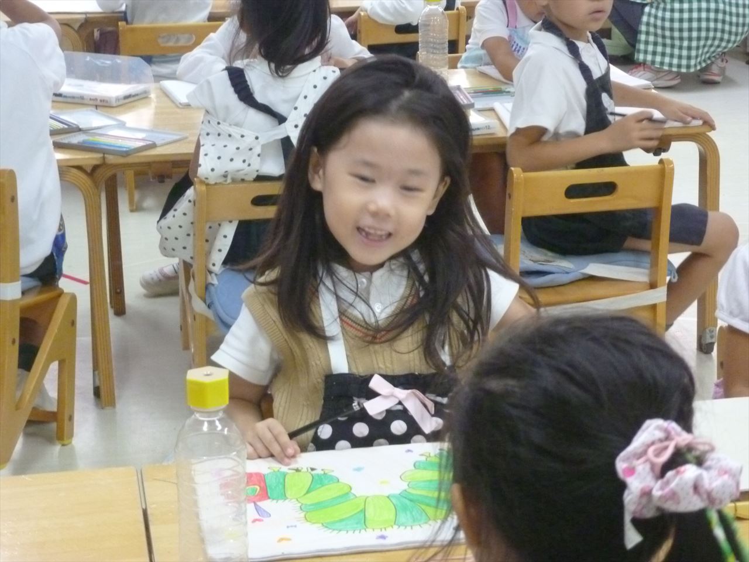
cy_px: 281
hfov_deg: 21.5
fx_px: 1969
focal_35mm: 91
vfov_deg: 16.2
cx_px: 374
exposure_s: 1/30
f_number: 5.7
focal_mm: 16.2
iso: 800
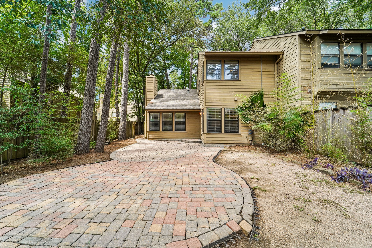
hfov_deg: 104.3
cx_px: 186
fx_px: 145
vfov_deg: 81.2
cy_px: 124
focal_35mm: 14
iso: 500
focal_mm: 14
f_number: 8
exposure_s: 1/125
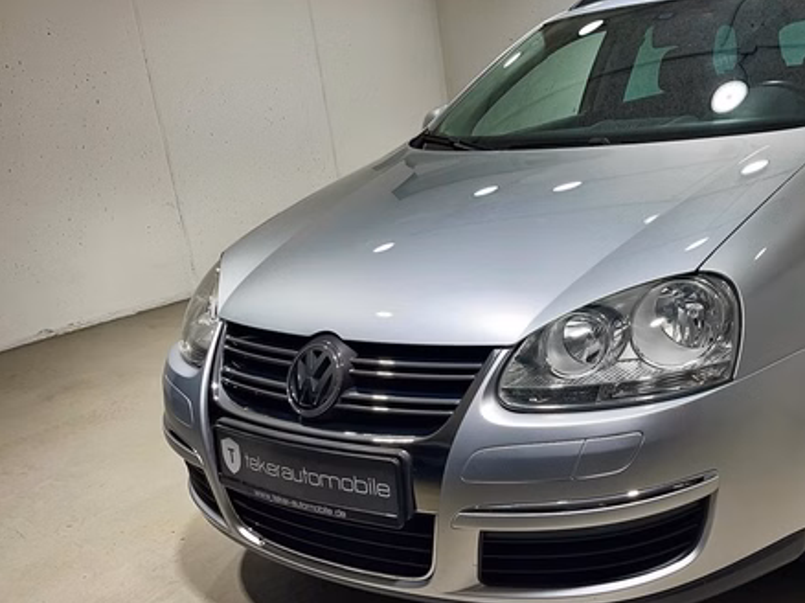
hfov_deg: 47.5
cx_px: 586
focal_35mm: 38
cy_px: 342
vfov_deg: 37.6
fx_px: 883
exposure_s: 1/100
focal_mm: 5.1
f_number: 1.6
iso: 32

——

### Work instructions
If an entry contains a picture, leave it out and repeat the rest exactly.

### Solution to the exercise
cy_px: 281
hfov_deg: 21.5
fx_px: 1969
focal_35mm: 91
vfov_deg: 16.2
cx_px: 374
exposure_s: 1/30
f_number: 5.7
focal_mm: 16.2
iso: 800
hfov_deg: 104.3
cx_px: 186
fx_px: 145
vfov_deg: 81.2
cy_px: 124
focal_35mm: 14
iso: 500
focal_mm: 14
f_number: 8
exposure_s: 1/125
hfov_deg: 47.5
cx_px: 586
focal_35mm: 38
cy_px: 342
vfov_deg: 37.6
fx_px: 883
exposure_s: 1/100
focal_mm: 5.1
f_number: 1.6
iso: 32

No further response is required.